** Begin SOURCE **

Blog Odometer Reads: 10,000 (with this post)

I haven’t been posting as heavily every day for the last week or so. Mostly because I wanted to have something special for post #10,000. That “something special” is still a couple of weeks away but I do have observations to mark post #10,000 on this blog.

First and foremost, I have been deeply impressed with the variety of projects seeking to make information easier to retrieve, use and archive. Those are just on the ones I managed to find and post about. I have literally missed thousands of others. My apologies for missing any of your favorite projects and consider this an open invitation to sent them to my attention:

Second, I have been equally saddened by the continued use of names as semantic primitives, that is without any basis for comparison to other names. A name for an element or attribute may be “transparent” to some observers today, but what about ten (10) years from now? Or one hundred (100) years from now? Many of our “classic” texts survive in only one copy or even multiple fragments. Do you really want to rely on chance documenting of data?

** End SOURCE **
** Begin DATASET CONTENT **

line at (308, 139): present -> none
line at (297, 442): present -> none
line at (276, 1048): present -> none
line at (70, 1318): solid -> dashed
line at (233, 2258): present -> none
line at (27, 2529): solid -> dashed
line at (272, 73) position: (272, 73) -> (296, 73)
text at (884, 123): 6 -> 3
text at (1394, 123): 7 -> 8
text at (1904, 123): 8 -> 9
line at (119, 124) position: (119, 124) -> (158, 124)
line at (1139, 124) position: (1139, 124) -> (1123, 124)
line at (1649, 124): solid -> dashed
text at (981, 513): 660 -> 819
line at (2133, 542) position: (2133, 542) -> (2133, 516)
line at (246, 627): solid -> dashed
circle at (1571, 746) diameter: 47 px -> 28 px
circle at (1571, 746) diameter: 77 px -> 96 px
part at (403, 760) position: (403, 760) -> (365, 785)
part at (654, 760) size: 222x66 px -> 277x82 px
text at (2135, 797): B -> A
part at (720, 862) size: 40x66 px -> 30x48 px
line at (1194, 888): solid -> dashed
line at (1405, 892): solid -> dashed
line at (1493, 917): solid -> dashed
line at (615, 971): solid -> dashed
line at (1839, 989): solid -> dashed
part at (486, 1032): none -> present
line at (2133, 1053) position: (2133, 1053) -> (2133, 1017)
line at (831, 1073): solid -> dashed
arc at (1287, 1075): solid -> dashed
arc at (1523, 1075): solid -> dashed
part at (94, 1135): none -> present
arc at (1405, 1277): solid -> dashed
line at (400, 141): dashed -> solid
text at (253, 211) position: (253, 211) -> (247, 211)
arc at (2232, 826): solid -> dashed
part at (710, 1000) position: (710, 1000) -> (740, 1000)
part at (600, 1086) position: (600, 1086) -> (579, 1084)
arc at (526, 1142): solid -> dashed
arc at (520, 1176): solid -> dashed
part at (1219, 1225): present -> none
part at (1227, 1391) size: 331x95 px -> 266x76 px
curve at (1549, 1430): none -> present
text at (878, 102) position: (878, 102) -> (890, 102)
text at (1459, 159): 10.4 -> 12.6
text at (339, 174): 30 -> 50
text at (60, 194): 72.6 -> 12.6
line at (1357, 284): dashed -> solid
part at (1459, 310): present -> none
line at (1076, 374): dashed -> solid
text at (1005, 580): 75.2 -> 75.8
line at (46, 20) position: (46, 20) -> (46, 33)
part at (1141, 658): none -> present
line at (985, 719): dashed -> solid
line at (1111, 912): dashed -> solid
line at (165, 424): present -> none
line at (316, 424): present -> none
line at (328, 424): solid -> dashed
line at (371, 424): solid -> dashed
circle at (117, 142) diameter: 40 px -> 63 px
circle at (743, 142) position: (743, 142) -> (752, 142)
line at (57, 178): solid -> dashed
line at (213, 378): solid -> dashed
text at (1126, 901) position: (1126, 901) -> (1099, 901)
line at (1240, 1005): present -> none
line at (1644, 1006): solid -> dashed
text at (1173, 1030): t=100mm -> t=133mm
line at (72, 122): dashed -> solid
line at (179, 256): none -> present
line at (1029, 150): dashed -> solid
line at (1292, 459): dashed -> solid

** End DATASET CONTENT **

**OBJECTIVE A**
Answer these questions using the blog post:
(i) Which numbered post does the blog post mark?
(ii) Why has the writer not been posting as heavily in the last week or so?
(iii) Which two spans of time from now does the writer ask about when discussing the names of elements or attributes?
**OBJECTIVE B**
According to the blog post, what things do the projects that impressed the writer seek to make information easier to do? List every one.

**COMPLETE ANSWER A**
(i) Post #10,000.
(ii) The writer wanted to have something special for post #10,000.
(iii) Ten (10) years and one hundred (100) years.

**COMPLETE ANSWER B**
- Retrieve
- Use
- Archive